With digitalisation increasingly taking centre stage in everyday life, many financial services firms are looking to improve their digital offering in a bid to appeal to current and prospective clients. However, all too often, companies focus their attention exclusively on developing all-singing, all-dancing websites, based on consistent user experiences, without any corresponding update to their back office capabilities. In a previous article, I wrote about the dangers of treating digital and technology in a piecemeal fashion, by either appointing a ‘Digital Director’ or only implementing technology solutions in isolated areas of the business.
Unfortunately, by only focusing on your website/front-end and forgetting to pay attention to operations and technology across the whole business structure, they risk, at best, undermining any efforts to improve the service delivered and, at worst, alienating the very clients they want to attract. Implementation of a digital strategy must be underpinned by a similar upgrade to a firm’s technological and operational components.
The advent of digitalisation has changed the way clients interact with financial services firms. The speed of response made possible in the digital age means clients now demand both a faster and more personalised service. The firms who are able to successfully navigate this minefield are those who effectively adopt ‘a three pillared approach’ with the overall focus on their clients: these comprise a firm’s online presence, and its operational and technological functionalities.
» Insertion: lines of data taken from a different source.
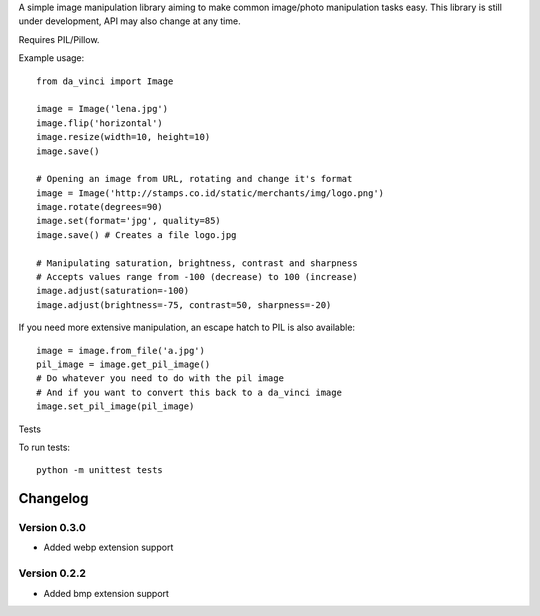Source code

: A simple image manipulation library aiming to make common image/photo
manipulation tasks easy. This library is still under development,
API may also change at any time.

Requires PIL/Pillow.

Example usage::

    from da_vinci import Image

    image = Image('lena.jpg')
    image.flip('horizontal')
    image.resize(width=10, height=10)
    image.save()

    # Opening an image from URL, rotating and change it's format
    image = Image('http://stamps.co.id/static/merchants/img/logo.png')
    image.rotate(degrees=90)
    image.set(format='jpg', quality=85)
    image.save() # Creates a file logo.jpg

    # Manipulating saturation, brightness, contrast and sharpness
    # Accepts values range from -100 (decrease) to 100 (increase)
    image.adjust(saturation=-100)
    image.adjust(brightness=-75, contrast=50, sharpness=-20)


If you need more extensive manipulation, an escape hatch to PIL
is also available::

    image = image.from_file('a.jpg')
    pil_image = image.get_pil_image()
    # Do whatever you need to do with the pil image
    # And if you want to convert this back to a da_vinci image
    image.set_pil_image(pil_image)

Tests

To run tests::

    python -m unittest tests

Changelog
---------

Version 0.3.0
=============
* Added webp extension support

Version 0.2.2
=============
* Added bmp extension support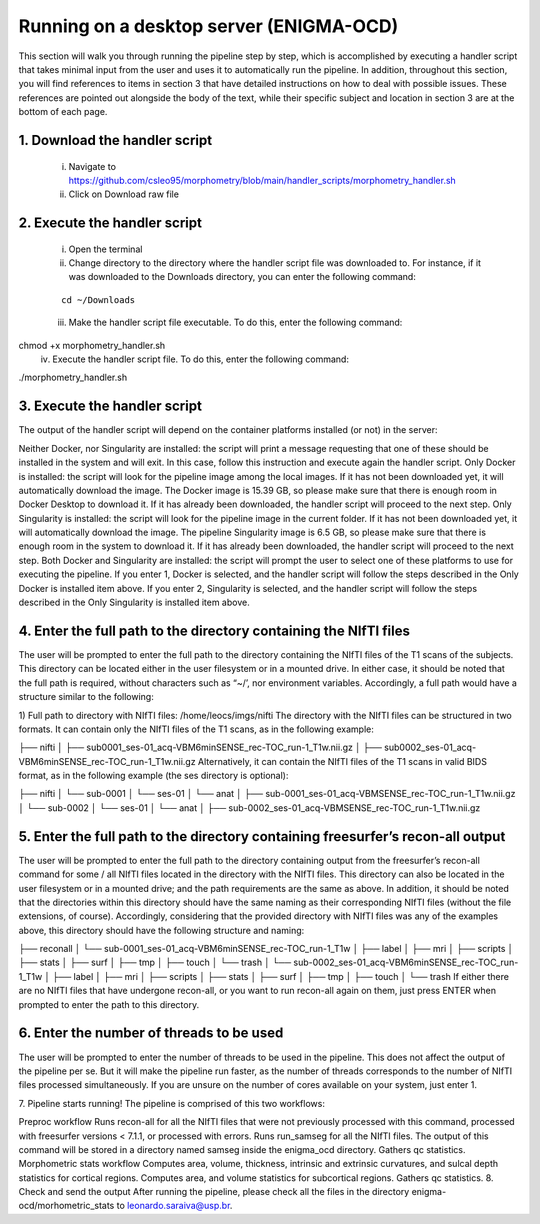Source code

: Running on a desktop server (ENIGMA-OCD)
============

This section will walk you through running the pipeline step by step, which is accomplished by \
executing a handler script that takes minimal input from the user and uses it to automatically \
run the pipeline. In addition, throughout this section, you will find references to items in \
section 3 that have detailed instructions on how to deal with possible issues. These references \
are pointed out alongside the body of the text, while their specific subject and location in \
section 3 are at the bottom of each page.

1. Download the handler script
-----
    i. Navigate to https://github.com/csleo95/morphometry/blob/main/handler_scripts/morphometry_handler.sh
    ii. Click on Download raw file

2. Execute the handler script
-----------------------------
    i. Open the terminal
    ii. Change directory to the directory where the handler script file was downloaded to. For instance, if it was downloaded to the Downloads directory, you can enter the following command:

    ::

        cd ~/Downloads

    iii. Make the handler script file executable. To do this, enter the following command:



chmod +x morphometry_handler.sh
    iv. Execute the handler script file. To do this, enter the following command:

./morphometry_handler.sh

3. Execute the handler script
-----------------------------
The output of the handler script will depend on the container platforms installed (or not) in the server:

Neither Docker, nor Singularity are installed: the script will print a message requesting that one of these should be installed in the system and will exit. In this case, follow this instruction and execute again the handler script.
Only Docker is installed: the script will look for the pipeline image among the local images. If it has not been downloaded yet, it will automatically download the image. The Docker image is 15.39 GB, so please make sure that there is enough room in Docker Desktop to download it. If it has already been downloaded, the handler script will proceed to the next step.
Only Singularity is installed: the script will look for the pipeline image in the current folder. If it has not been downloaded yet, it will automatically download the image. The pipeline Singularity image is 6.5 GB, so please make sure that there is enough room in the system to download it. If it has already been downloaded, the handler script will proceed to the next step.
Both Docker and Singularity are installed: the script will prompt the user to select one of these platforms to use for executing the pipeline. If you enter 1, Docker is selected, and the handler script will follow the steps described in the Only Docker is installed item above. If you enter 2, Singularity is selected, and the handler script will follow the steps described in the Only Singularity is installed item above.

4. Enter the full path to the directory containing the NIfTI files
-----------------------------
The user will be prompted to enter the full path to the directory containing the NIfTI files of the T1 scans of the subjects. This directory can be located either in the user filesystem or in a mounted drive. In either case, it should be noted that the full path is required, without characters such as “~/’, nor environment variables. Accordingly, a full path would have a structure similar to the following:

1) Full path to directory with NIfTI files: /home/leocs/imgs/nifti
The directory with the NIfTI files can be structured in two formats. It can contain only the NIfTI files of the T1 scans, as in the following example:

├── nifti
│   ├── sub0001_ses-01_acq-VBM6minSENSE_rec-TOC_run-1_T1w.nii.gz
│   ├── sub0002_ses-01_acq-VBM6minSENSE_rec-TOC_run-1_T1w.nii.gz
Alternatively, it can contain the NIfTI files of the T1 scans in valid BIDS format, as in the following example (the ses directory is optional):

├── nifti
│   └── sub-0001
│       └── ses-01
│       	 └── anat
│       	     ├── sub-0001_ses-01_acq-VBMSENSE_rec-TOC_run-1_T1w.nii.gz
│   └── sub-0002
│       └── ses-01
│       	 └── anat
│       	     ├── sub-0002_ses-01_acq-VBMSENSE_rec-TOC_run-1_T1w.nii.gz

5. Enter the full path to the directory containing freesurfer’s recon-all output
-----------------------------
The user will be prompted to enter the full path to the directory containing output from the freesurfer’s recon-all command for some / all NIfTI files located in the directory with the NIfTI files. This directory can also be located in the user filesystem or in a mounted drive; and the path requirements are the same as above. In addition, it should be noted that the directories within this directory should have the same naming as their corresponding NIfTI files (without the file extensions, of course). Accordingly, considering that the provided directory with NIfTI files was any of the examples above, this directory should have the following structure and naming:

├── reconall
│   └── sub-0001_ses-01_acq-VBM6minSENSE_rec-TOC_run-1_T1w
│       ├── label
│       ├── mri
│       ├── scripts
│       ├── stats
│       ├── surf
│       ├── tmp
│       ├── touch
│       └── trash
│   └── sub-0002_ses-01_acq-VBM6minSENSE_rec-TOC_run-1_T1w
│       ├── label
│       ├── mri
│       ├── scripts
│       ├── stats
│       ├── surf
│       ├── tmp
│       ├── touch
│       └── trash
If either there are no NIfTI files that have undergone recon-all, or you want to run recon-all again on them, just press ENTER when prompted to enter the path to this directory.

6. Enter the number of threads to be used
-----------------------------
The user will be prompted to enter the number of threads to be used in the pipeline. This does not affect the output of the pipeline per se. But it will make the pipeline run faster, as the number of threads corresponds to the number of NIfTI files processed simultaneously. If you are unsure on the number of cores available on your system, just enter 1.

7. Pipeline starts running!
The pipeline is comprised of this two workflows:

Preproc workflow
Runs recon-all for all the NIfTI files that were not previously processed with this command, processed with freesurfer versions < 7.1.1, or processed with errors.
Runs run_samseg for all the NIfTI files. The output of this command will be stored in a directory named samseg inside the enigma_ocd directory.
Gathers qc statistics.
Morphometric stats workflow
Computes area, volume, thickness, intrinsic and extrinsic curvatures, and sulcal depth statistics for cortical regions.
Computes area, and volume statistics for subcortical regions.
Gathers qc statistics.
8. Check and send the output
After running the pipeline, please check all the files in the directory enigma-ocd/morhometric_stats to leonardo.saraiva@usp.br.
But digitalisation has also changed the way the firms themselves operate. While in the recent past, departments and technology tended to be based around different products or distribution channels (for example, advised, direct to consumer or workplace), firms performing well in the digital world have evolved so that all roads lead to the client. Any successful digital strategy must have the needs of the end user at the very heart of the proposition. This is the case regardless of the product or channel the user has selected. The back office has to reflect the aims of the digital experience.
Thus, a true digital strategy isn’t just about the web or a company’s online presence, but rather transformation of the organisation. Each pillar depends on the others to survive and as a result, any updates need to be done in tandem. In this way, without considering the back office, the website acts as little more than a smokescreen. A slick, user-friendly website demands a slick, user-friendly back office.
The concern here is that without an integrated, holistic approach, the system breaks down as soon as the user has any communication beyond that of the website. For instance, if they need to make contact with the back office or those in the back office need to contact them, this part of the process can become clunky. In many cases, this is further compounded by antiquated systems used for storing data – sometimes dating back to the 1980s.
Therefore, the message is clear. It is imperative that firms upgrading their digital offering do not neglect the back office. Any successful digital strategy needs to be underpinned by integrated, holistic technological and operational propositions.